> _WORK ITEM_
Retype each line below without a single alteration.

- - - - -

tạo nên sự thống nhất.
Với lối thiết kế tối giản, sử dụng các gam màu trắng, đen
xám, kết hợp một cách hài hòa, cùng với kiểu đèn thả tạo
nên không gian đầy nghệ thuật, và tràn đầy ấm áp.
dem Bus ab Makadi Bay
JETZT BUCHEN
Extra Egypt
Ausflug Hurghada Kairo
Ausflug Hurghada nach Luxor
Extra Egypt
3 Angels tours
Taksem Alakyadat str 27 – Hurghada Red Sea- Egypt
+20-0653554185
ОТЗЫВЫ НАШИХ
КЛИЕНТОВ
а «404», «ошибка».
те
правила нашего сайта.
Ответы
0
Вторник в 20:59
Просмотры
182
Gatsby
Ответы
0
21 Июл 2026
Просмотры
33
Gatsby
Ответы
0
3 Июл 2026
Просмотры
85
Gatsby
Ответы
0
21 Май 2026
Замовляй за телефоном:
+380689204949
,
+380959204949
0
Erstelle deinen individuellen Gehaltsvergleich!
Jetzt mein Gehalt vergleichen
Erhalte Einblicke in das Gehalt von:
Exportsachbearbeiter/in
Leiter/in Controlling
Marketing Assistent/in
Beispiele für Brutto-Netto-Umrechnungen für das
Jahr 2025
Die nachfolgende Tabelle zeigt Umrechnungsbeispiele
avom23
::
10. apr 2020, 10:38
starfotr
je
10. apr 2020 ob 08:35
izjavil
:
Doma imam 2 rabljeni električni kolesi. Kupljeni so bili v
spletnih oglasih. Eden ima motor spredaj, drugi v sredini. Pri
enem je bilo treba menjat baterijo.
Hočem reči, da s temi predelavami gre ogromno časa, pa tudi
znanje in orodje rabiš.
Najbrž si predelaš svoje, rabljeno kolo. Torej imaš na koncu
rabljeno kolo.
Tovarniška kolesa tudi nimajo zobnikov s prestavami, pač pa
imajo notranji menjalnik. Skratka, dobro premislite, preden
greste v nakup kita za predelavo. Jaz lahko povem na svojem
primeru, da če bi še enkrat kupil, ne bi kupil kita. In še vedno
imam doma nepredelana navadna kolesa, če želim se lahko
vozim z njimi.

- - - - -

> _SOLUTION TO THE EXERCISE_
tạo nên sự thống nhất.
Với lối thiết kế tối giản, sử dụng các gam màu trắng, đen
xám, kết hợp một cách hài hòa, cùng với kiểu đèn thả tạo
nên không gian đầy nghệ thuật, và tràn đầy ấm áp.
dem Bus ab Makadi Bay
JETZT BUCHEN
Extra Egypt
Ausflug Hurghada Kairo
Ausflug Hurghada nach Luxor
Extra Egypt
3 Angels tours
Taksem Alakyadat str 27 – Hurghada Red Sea- Egypt
+20-0653554185
ОТЗЫВЫ НАШИХ
КЛИЕНТОВ
а «404», «ошибка».
те
правила нашего сайта.
Ответы
0
Вторник в 20:59
Просмотры
182
Gatsby
Ответы
0
21 Июл 2026
Просмотры
33
Gatsby
Ответы
0
3 Июл 2026
Просмотры
85
Gatsby
Ответы
0
21 Май 2026
Замовляй за телефоном:
+380689204949
,
+380959204949
0
Erstelle deinen individuellen Gehaltsvergleich!
Jetzt mein Gehalt vergleichen
Erhalte Einblicke in das Gehalt von:
Exportsachbearbeiter/in
Leiter/in Controlling
Marketing Assistent/in
Beispiele für Brutto-Netto-Umrechnungen für das
Jahr 2025
Die nachfolgende Tabelle zeigt Umrechnungsbeispiele
avom23
::
10. apr 2020, 10:38
starfotr
je
10. apr 2020 ob 08:35
izjavil
:
Doma imam 2 rabljeni električni kolesi. Kupljeni so bili v
spletnih oglasih. Eden ima motor spredaj, drugi v sredini. Pri
enem je bilo treba menjat baterijo.
Hočem reči, da s temi predelavami gre ogromno časa, pa tudi
znanje in orodje rabiš.
Najbrž si predelaš svoje, rabljeno kolo. Torej imaš na koncu
rabljeno kolo.
Tovarniška kolesa tudi nimajo zobnikov s prestavami, pač pa
imajo notranji menjalnik. Skratka, dobro premislite, preden
greste v nakup kita za predelavo. Jaz lahko povem na svojem
primeru, da če bi še enkrat kupil, ne bi kupil kita. In še vedno
imam doma nepredelana navadna kolesa, če želim se lahko
vozim z njimi.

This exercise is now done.